Here come the tigers

Deccan Herald , Tuesday, August 08, 2017
Correspondent : Pritha Lahiri
While less human lives are lost from tiger attacks now, the big cat population is also not declining in the India’s Sundarbans National Park (SNP), the world’s biggest mangrove forest and genepool, say officials of the Forest Department in West Bengal.

While not all incidents of tiger attacks reach the mainstream media, one that made headlines was when a villager who was crab fishing in June 2014 was snatched away from a fishing boat by a tiger as his children looked on helplessly. Sushil Manjhi was crab fishing with his son and daughter when the tiger leaped aboard the boat and preyed on him, dragging him in the mangrove swamp and then disappeared with his body. While the stories of man-animal conflict abounds, the Park authorities say they carry out meticulous conservation efforts. A 96-km long nylon net has been strung across the village-forest interface to prevent straying of the beast into human habitation.

“We carry out extensive awareness campaigns among locals to dissuade them from going into the core area,” says Nilanjan Mallick, chief conservator of forest and field director, Sundarbans Tiger Reserve. “SNP is the only forest in India where no human habitation has been allowed,” he says. Not just that, intensive patrolling is carried out in the buffer and core areas and at strategic locations in the Sundarbans National Park, which was brought under the Indian Wildlife Protection Act in 1973. The patrolling is as much to contain man from venturing into the restricted area as to ward off poachers — a major threat to the striped beast.

Powerful cats

The Sundarbans National Park, located at the southeastern tip of the South and North 24 paraganas districts in West Bengal, got its name from one of the mangrove plants known as sundari (Heritiera Minor). The Sundarbans are a part of the world’s largest delta formed by the rivers Ganges, Brahmaputra and Meghna. Sundarbans is a vast area covering 4,262 sq km in India alone, with a larger portion in Bangladesh. The 2,585 sq km of the Indian Sundarbans forms the largest Tiger Reserve and National Park in India.

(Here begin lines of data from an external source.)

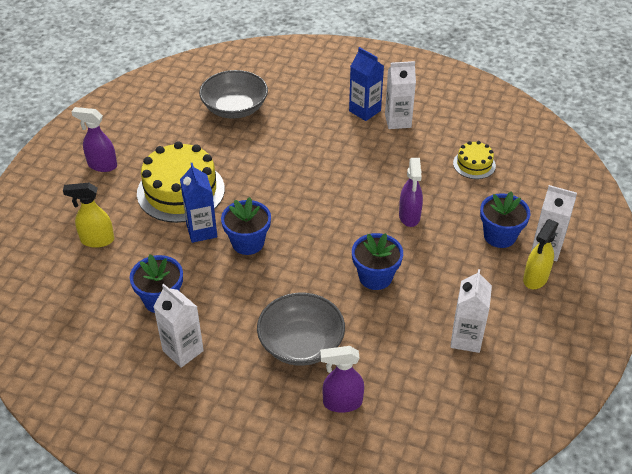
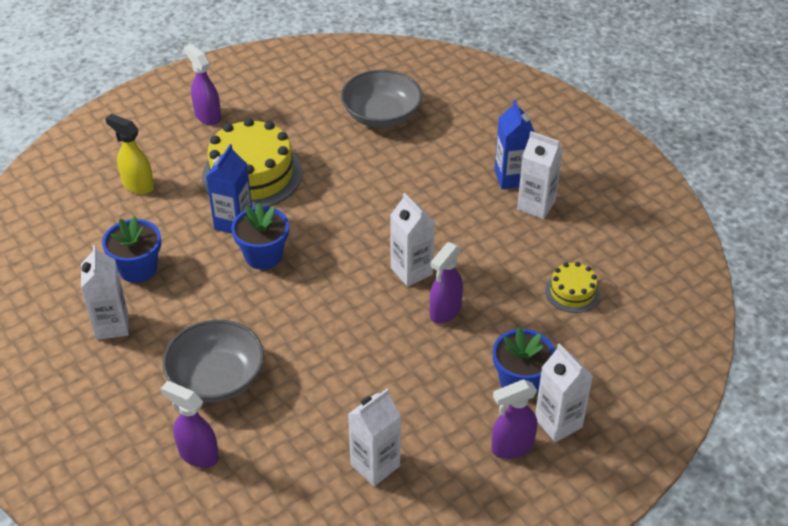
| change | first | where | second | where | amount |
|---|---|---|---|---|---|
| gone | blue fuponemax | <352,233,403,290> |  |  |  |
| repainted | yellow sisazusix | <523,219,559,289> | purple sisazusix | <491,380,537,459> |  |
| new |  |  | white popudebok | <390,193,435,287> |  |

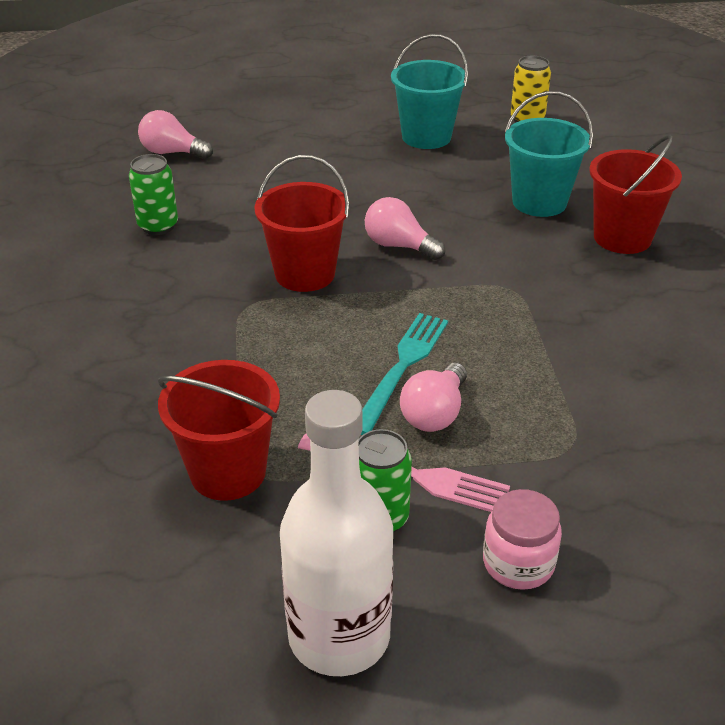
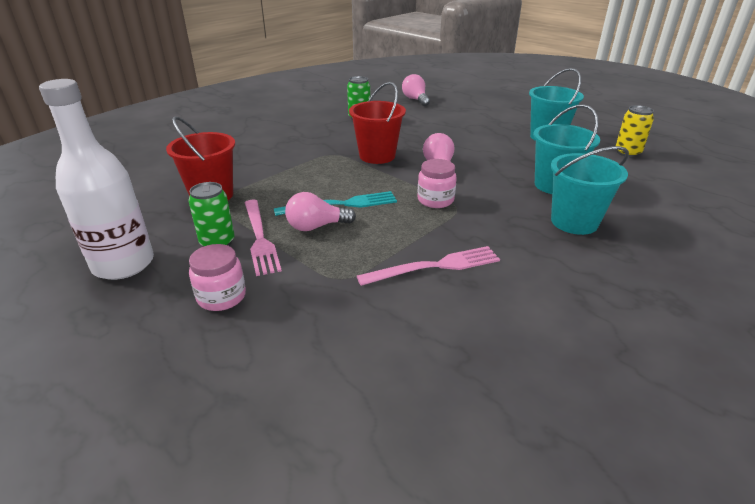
| change | first | where | second | where | amount |
|---|---|---|---|---|---|
| repainted | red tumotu | <589,135,682,254> | turquoise tumotu | <551,146,629,235> |  |
| new |  |  | pink ravoba | <357,246,500,286> |  |
| new |  |  | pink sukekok | <418,159,457,208> |  |

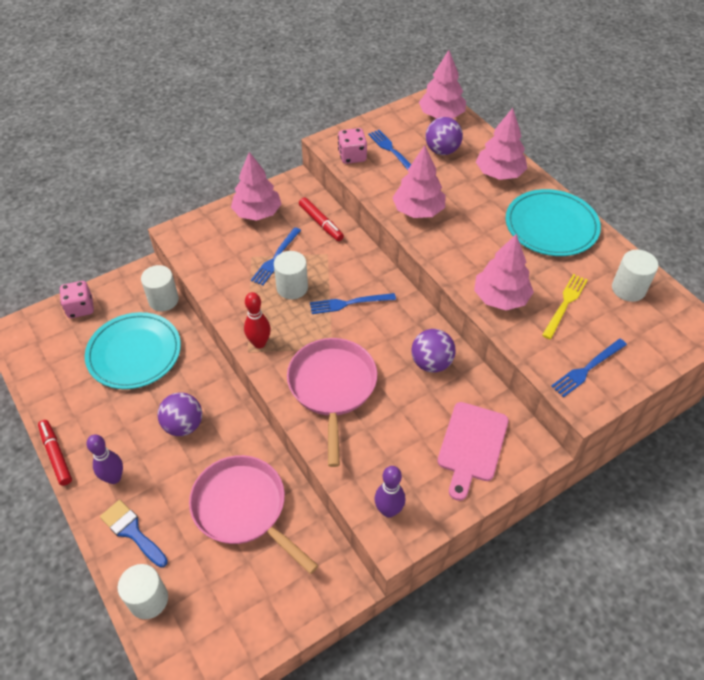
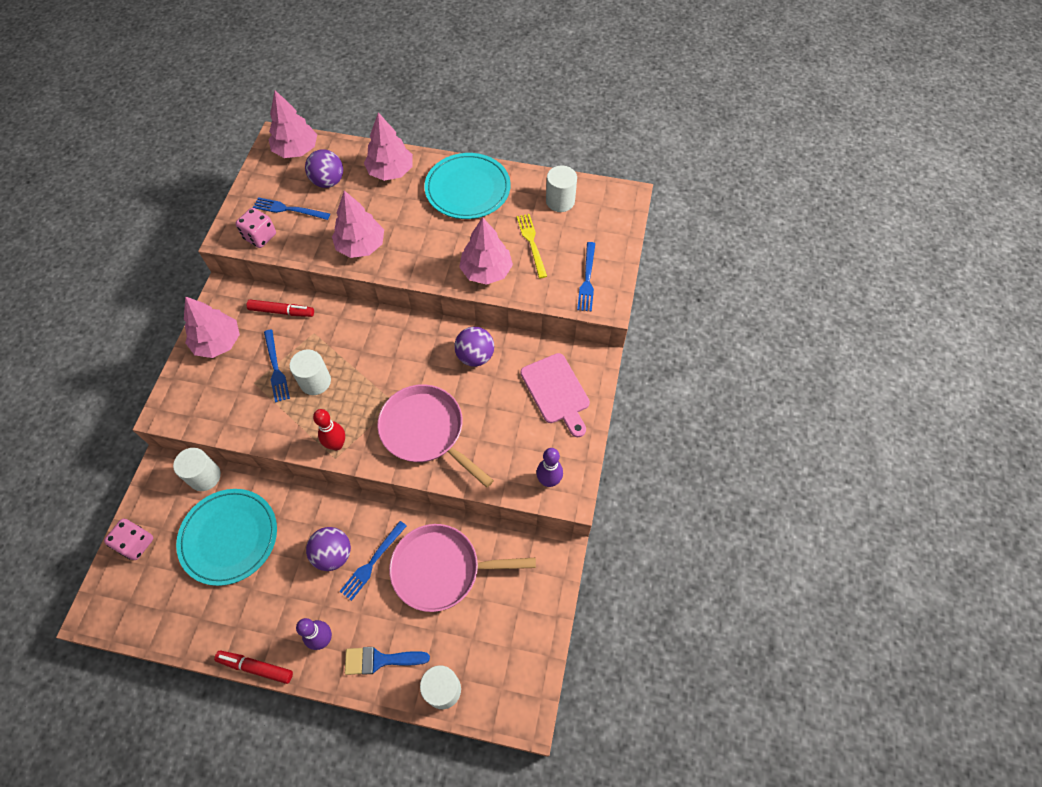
| change | first | where | second | where | amount |
|---|---|---|---|---|---|
| shifted | blue ravoba | <310,293,396,314> |  | <339,521,407,601> |  |

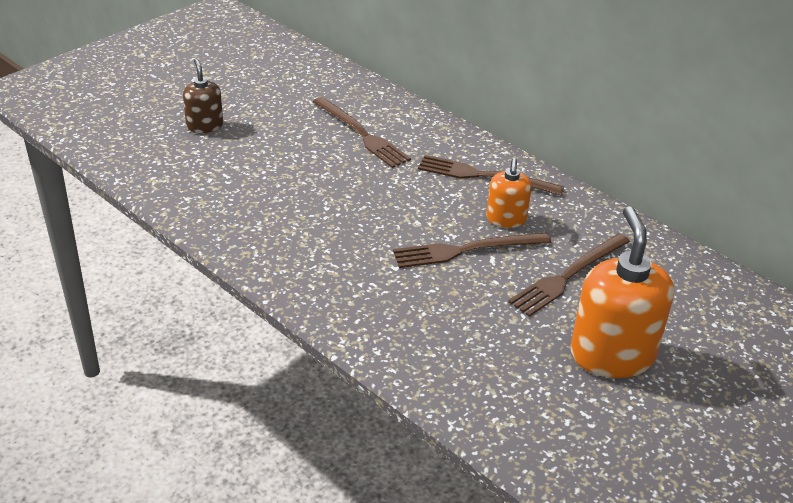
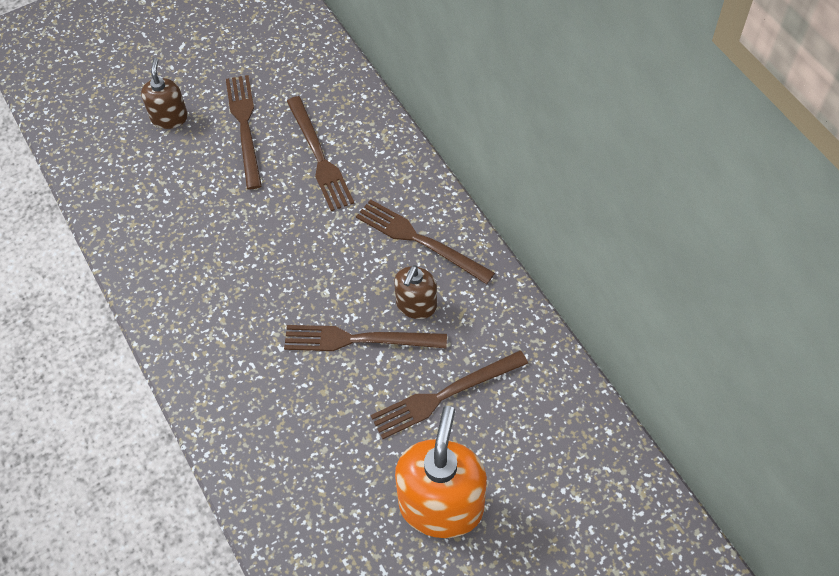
| change | first | where | second | where | amount |
|---|---|---|---|---|---|
| repainted | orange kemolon | <486,158,532,228> | brown kemolon | <394,265,437,319> |  |
| new |  |  | brown ravoba | <226,75,262,190> |  |

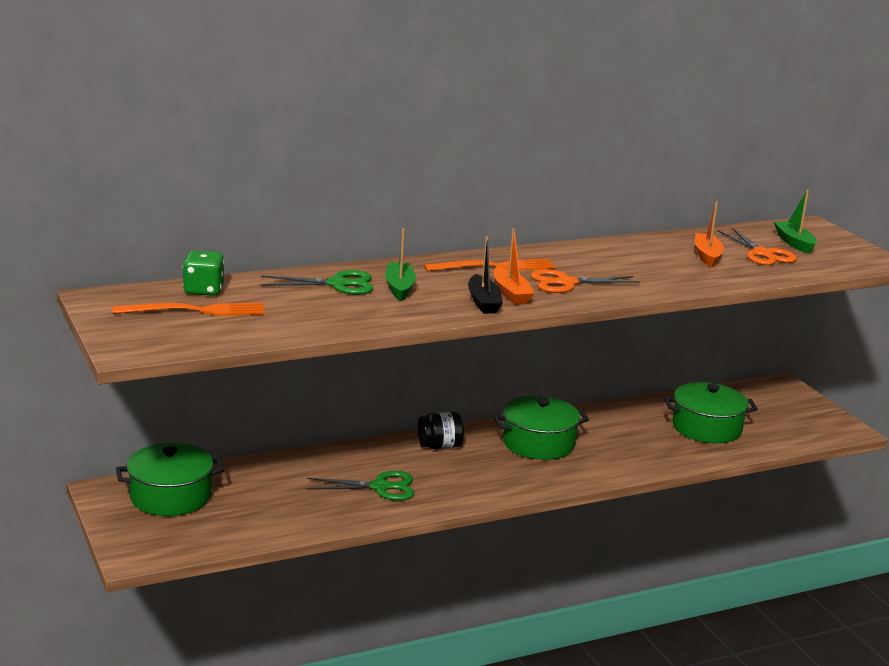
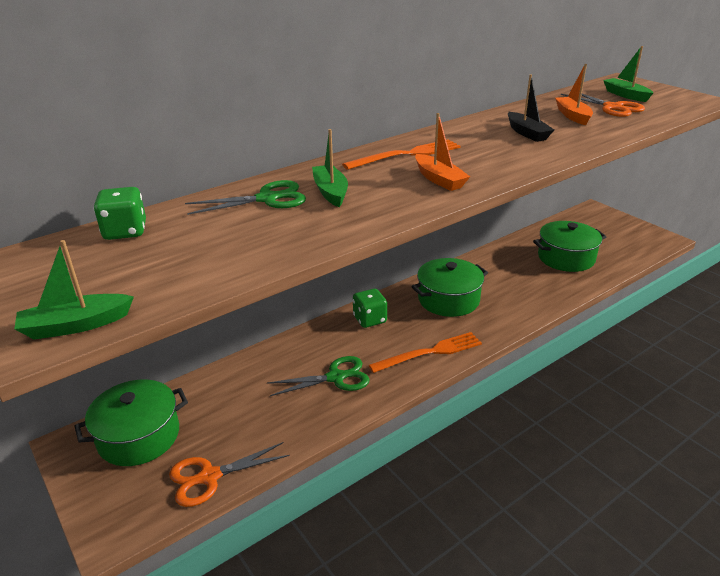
| change | first | where | second | where | amount |
|---|---|---|---|---|---|
| shifted | orange ravoba | <113,303,265,316> |  | <369,332,482,373> |  |
| swapped | black sukekok | <418,412,464,449> | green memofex | <353,289,387,328> |  |
| shifted | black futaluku | <468,236,503,314> |  | <508,74,554,142> |  |
| shifted | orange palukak | <530,269,640,293> |  | <169,442,290,507> |  |
| new |  |  | green futaluku | <14,240,134,340> |  |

Sundarbans tigers are a little smaller and slimmer than those elsewhere in India, but are extremely powerful and are infamous for destroying small wooden boats. Even at the rate of 50 to 60 kills per year, humans would provide only about three percent of the yearly food requirements for the tiger population of the Sundarbans. Thus, humans are only a supplement to the tiger’s diet, not the primary food source. This does not mean that the notoriety associated with this area is unfounded.

Villagers in the area have agreed to occasionally release livestock into the forest in order to provide an alternative food source to the tigers and discourage them from entering the villages. The government has agreed to support them to encourage village participation. “The human death rate has dropped significantly due to better management techniques, and fewer people are killed each year,” Nilanjan maintained. “No illegal entry is allowed. Neither is encroachment encouraged,” he specified.

Two-fold results

The efforts have brought in two-fold results. Human casualty has decreased and the number of tigers has increased. The number has drastically slumped to three kills a year now, according to statistics. On the brighter side, the number of tigers has registered an upswing.

According to Nilanjan, camera trappings carried out in 2015-16 showed their number at more than 80. Despite all efforts some people do sneak in, he rues. Apart from poaching, which has been considerably contained, threat to the big cat comes from another quarter. “The tiger may slowly lose its habitat as the rise in sea level because of global warming may swamp land,” Nilanjan feels.

The four parts of the Sundarbans National Park have been lumped together as they all share common features of the estuarine mangrove ecosystem. The Park area is divided into two ranges. Each range is further sub-divided into beats. The Park also has floating watch stations and camps to protect the property from poachers.

The natural environment and coastal ecosystem of this Biosphere Reserve and World Heritage Site is under threat of physical disaster due to unscientific and excessive human interference. Conservation and environmental management plan for safeguarding this unique coastal ecology and ecosystem is urgently required.